**Problem:** According to the passage on Cinépop, what range of films does the channel broadcast?

**Passage shown:**
-- Begin --

Cinépop
- Country: Canada
- Broadcast area: National
- Headquarters: Montreal, Quebec

Programming
- Language(s): French
- Picture format: 480i (SDTV) 1080i (HDTV)

Ownership
- Owner: Astral Media (2005–2013) Bell Media (2013–present)
- Sister channels: Crave Starz HBO Super Écran Vu! Venus

History
- Launched: November 1, 2005; 19 years ago

Links
- Website: cinepop.ca

= Cinépop =

Canadian French-language TV channel

Cinépop is a Canadian French language Category B pay television channel owned by Bell Media. Cinépop broadcasts films from the 1950s to the present without commercial interruption.

==History==
In November 2000, Astral Media, through its subsidiary Astral Télé Réseaux inc., was granted approval by the Canadian Radio-television and Telecommunications Commission (CRTC) to launch a television channel called Cinémania, described as "a national French-language Category 2 pay television service including a diverse selection of popular Canadian and international general-interest feature-length repertory fiction movies."

-- End --

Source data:
-- Begin --

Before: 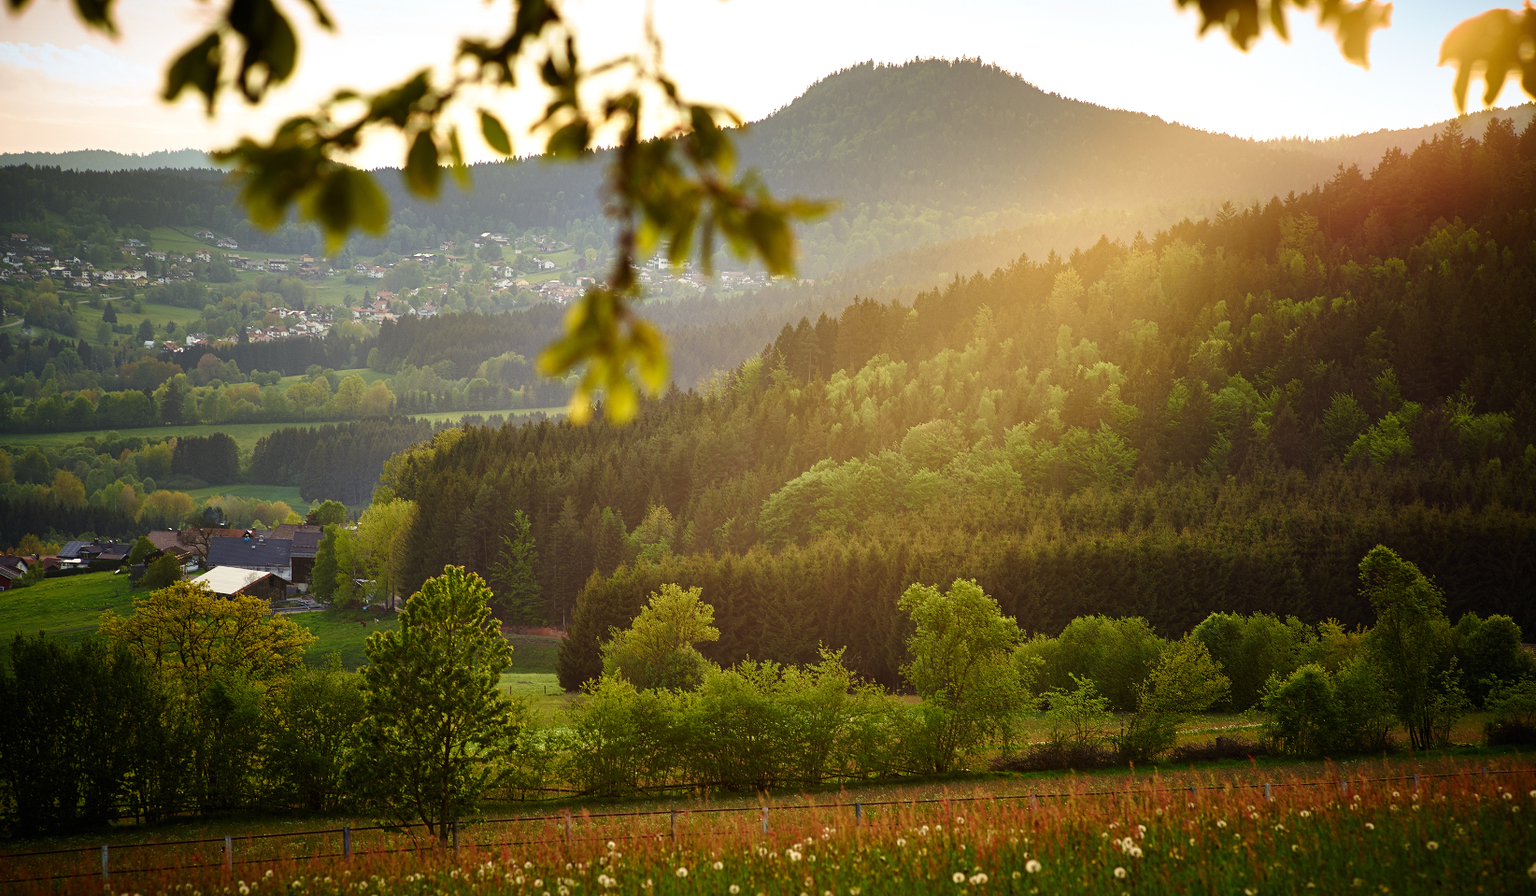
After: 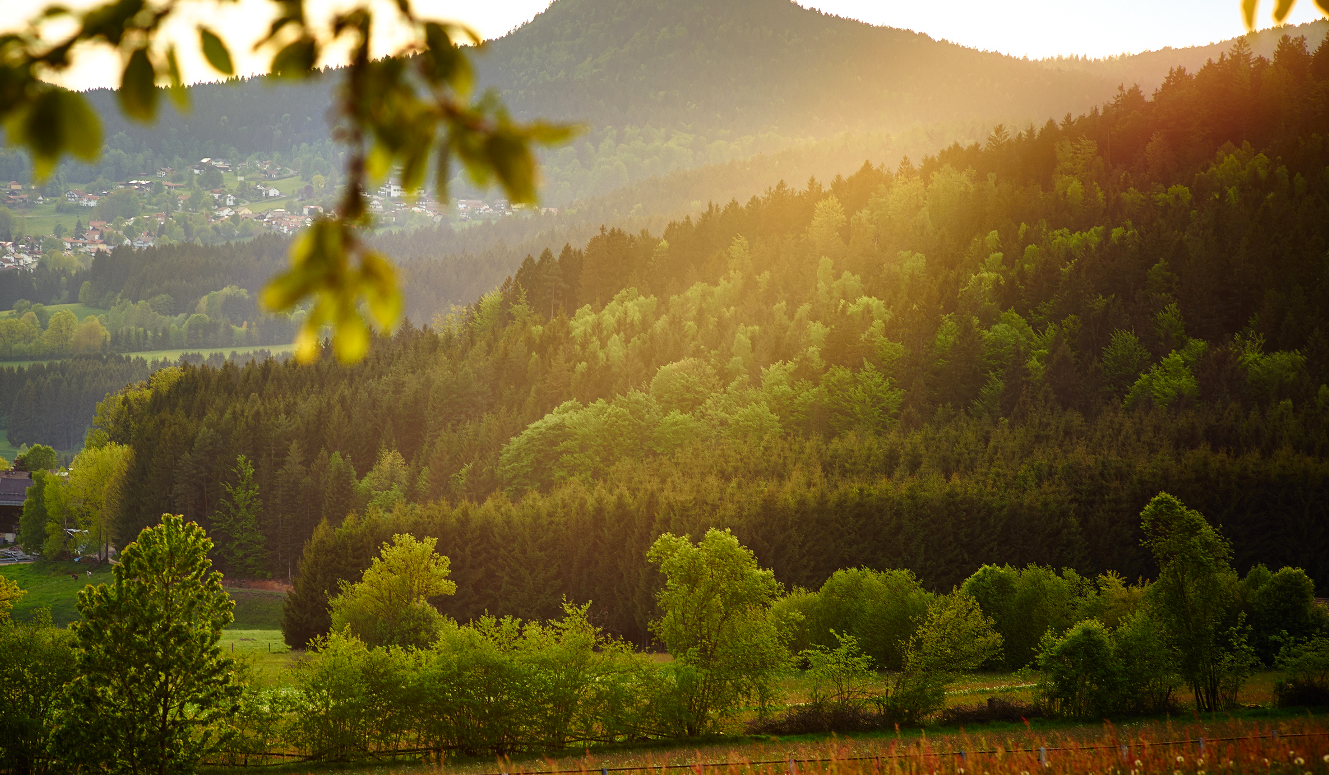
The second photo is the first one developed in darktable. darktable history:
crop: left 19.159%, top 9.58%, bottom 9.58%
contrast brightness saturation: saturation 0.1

-- End --
-- Begin --

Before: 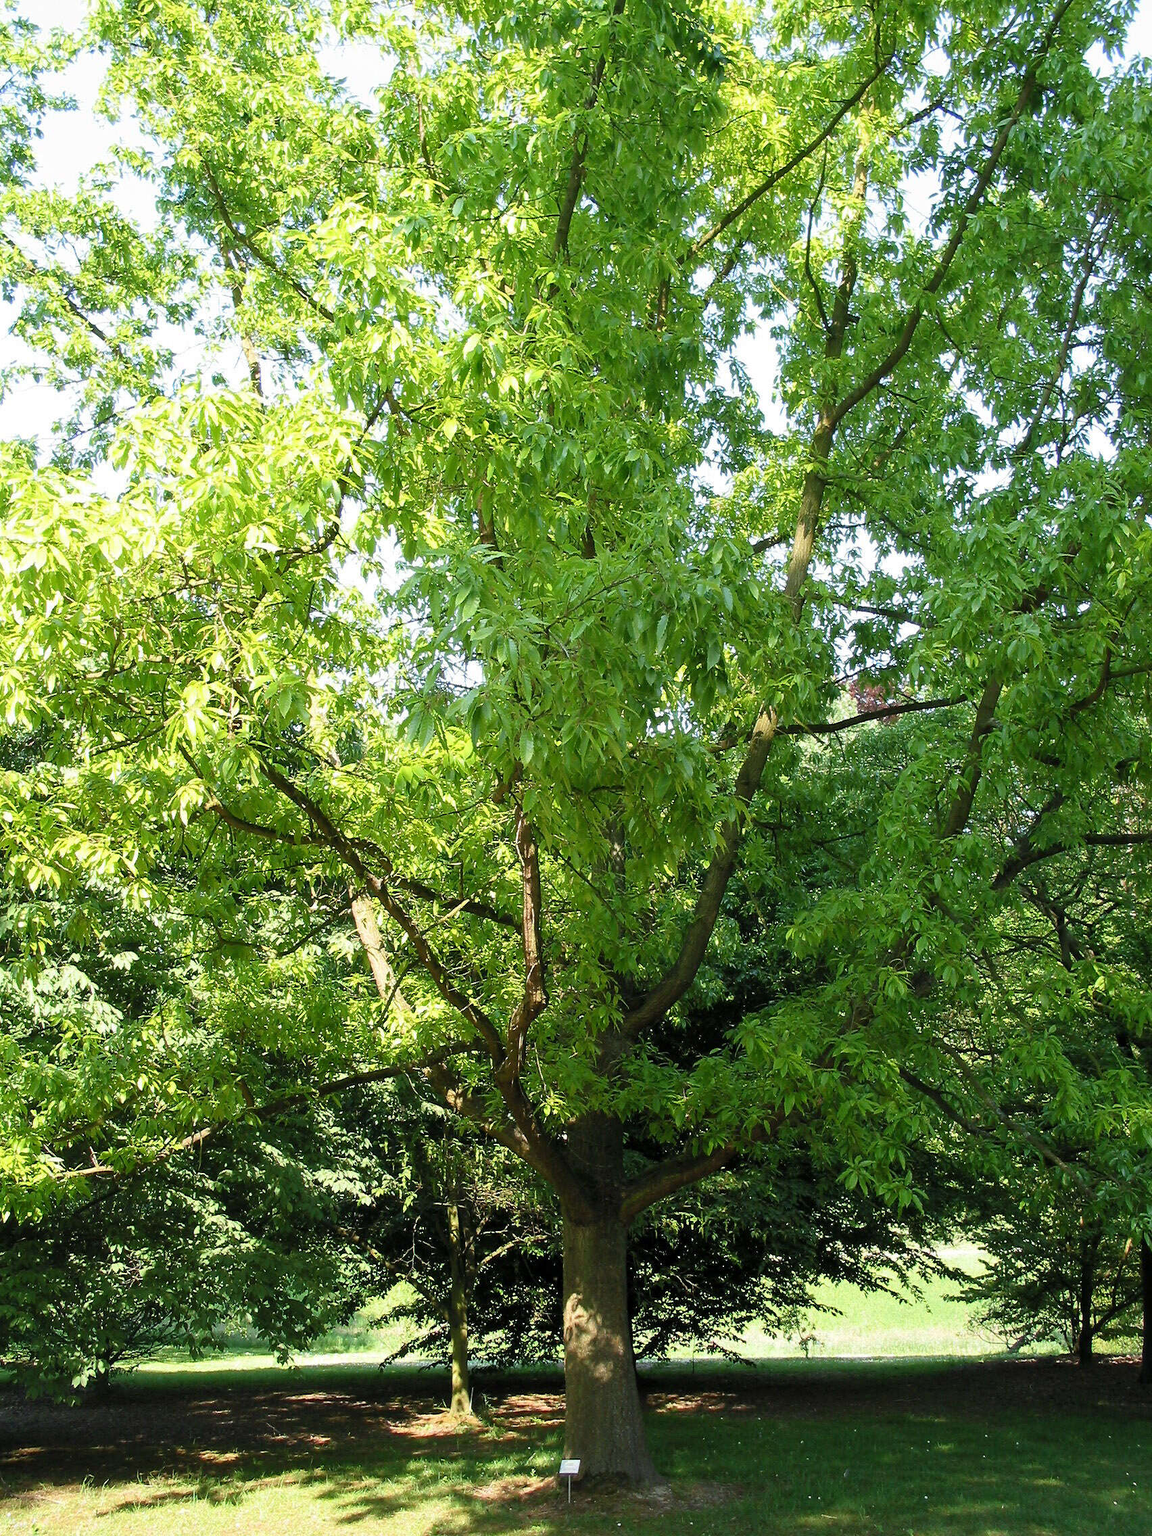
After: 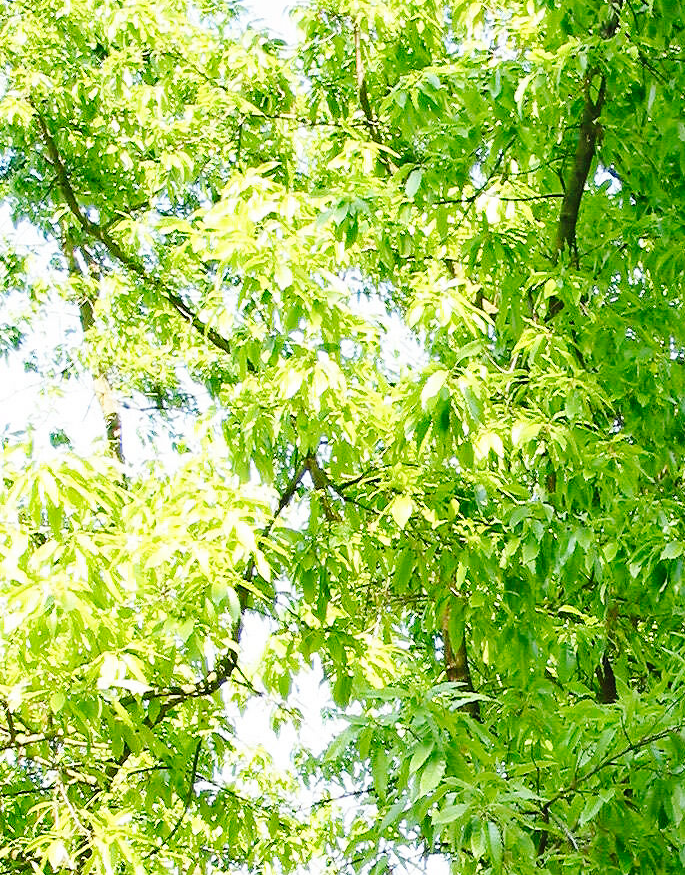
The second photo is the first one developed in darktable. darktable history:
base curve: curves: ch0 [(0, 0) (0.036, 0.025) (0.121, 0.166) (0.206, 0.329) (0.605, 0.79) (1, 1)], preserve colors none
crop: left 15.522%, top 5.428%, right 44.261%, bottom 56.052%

-- End --
-- Begin --

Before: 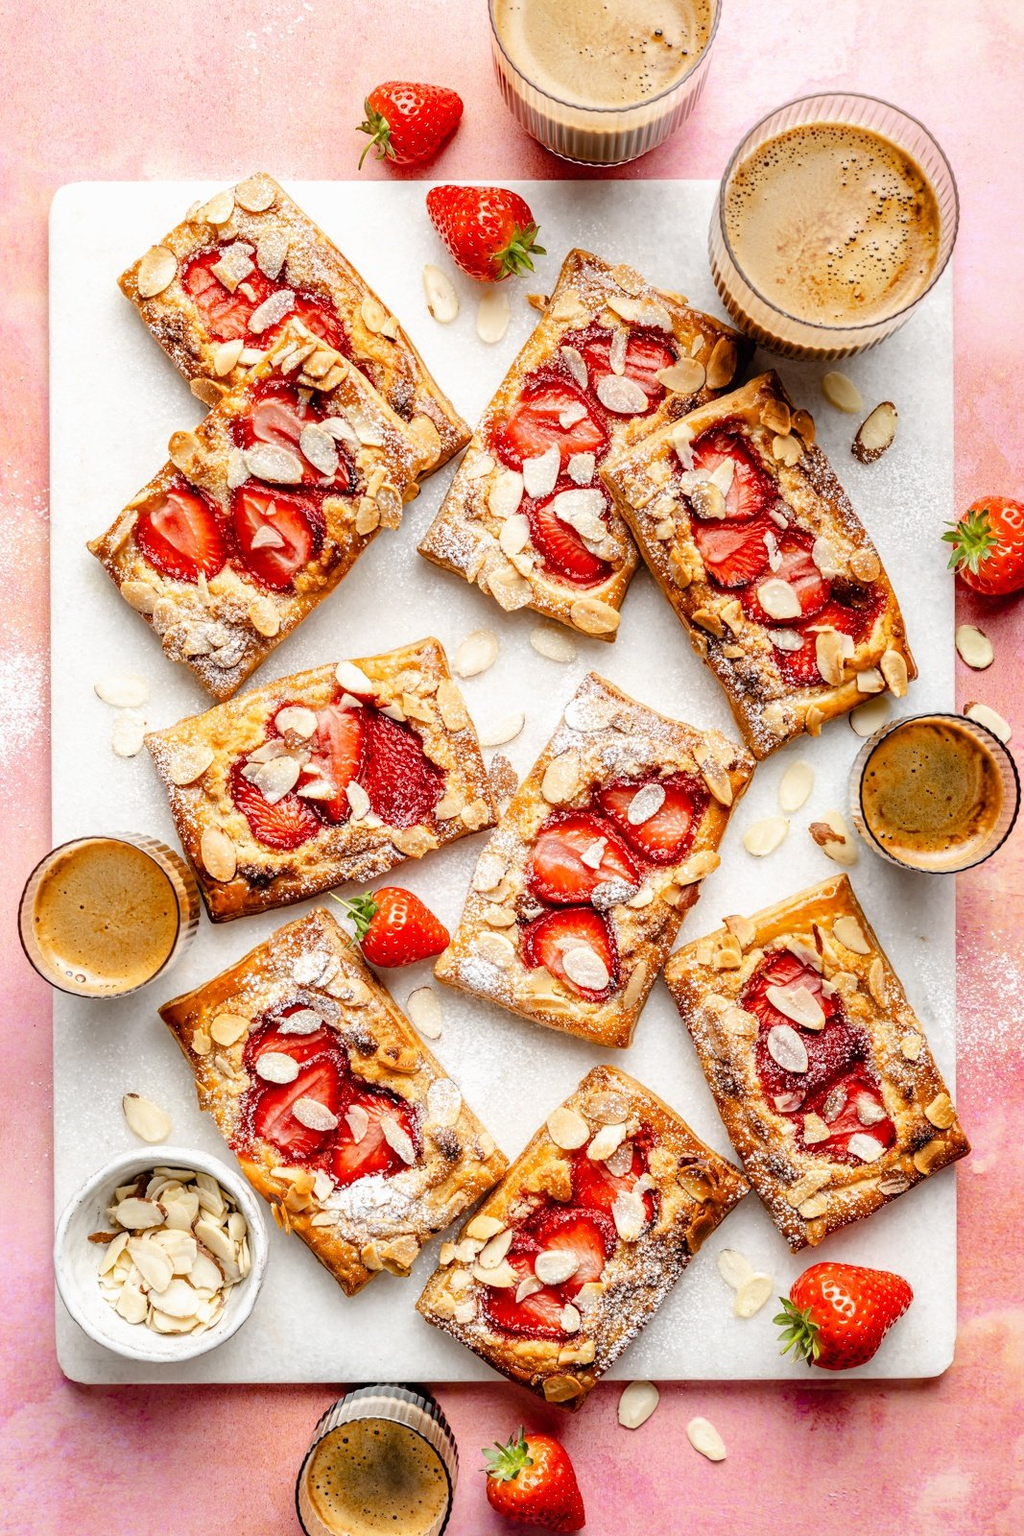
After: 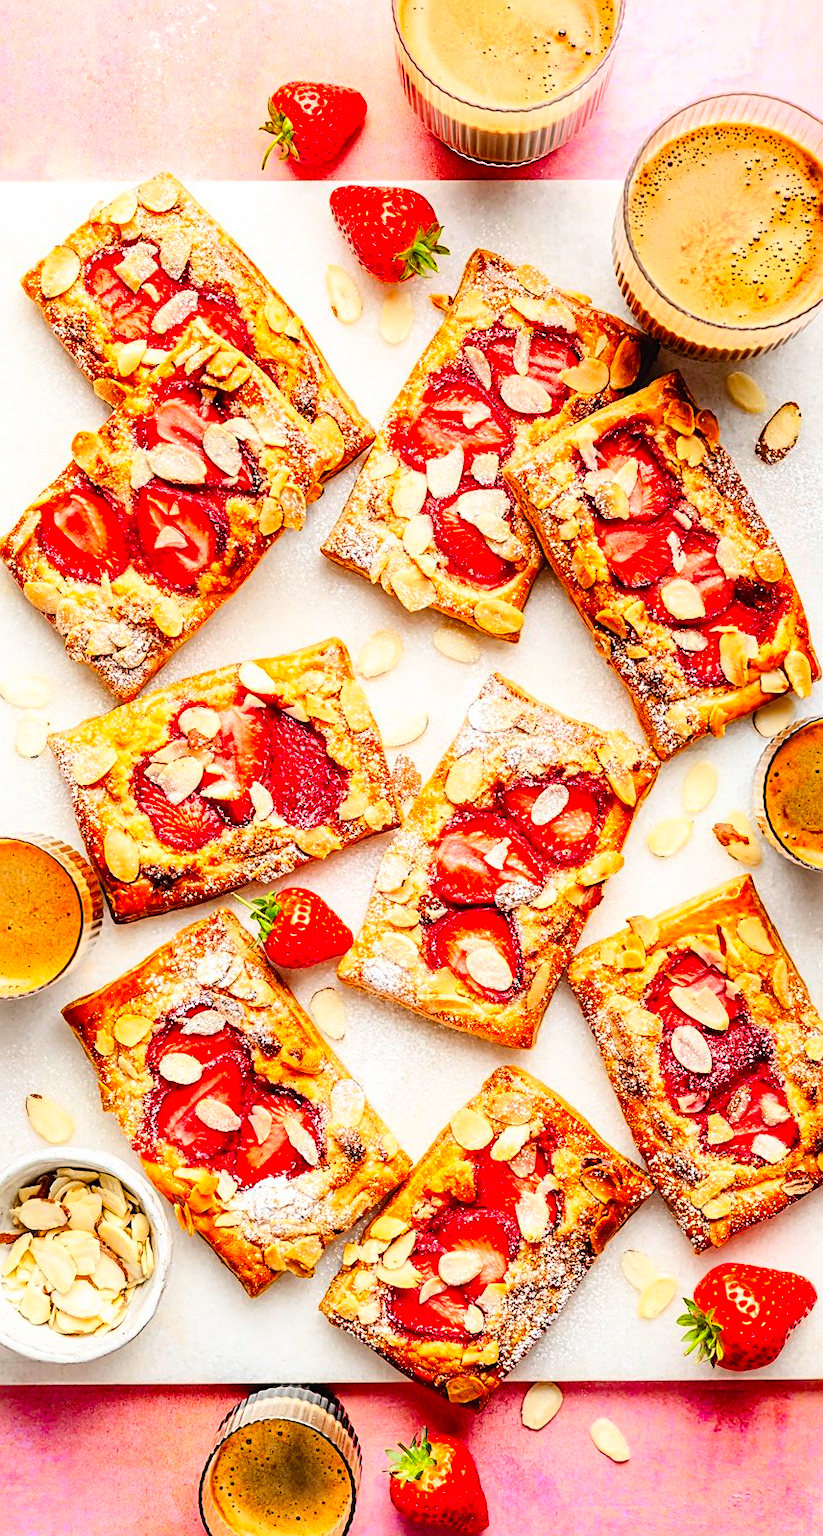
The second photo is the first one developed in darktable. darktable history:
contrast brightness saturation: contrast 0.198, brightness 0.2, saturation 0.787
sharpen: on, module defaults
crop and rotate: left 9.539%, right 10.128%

-- End --

**Result:** Films from the 1950s to the present, shown without commercial interruption.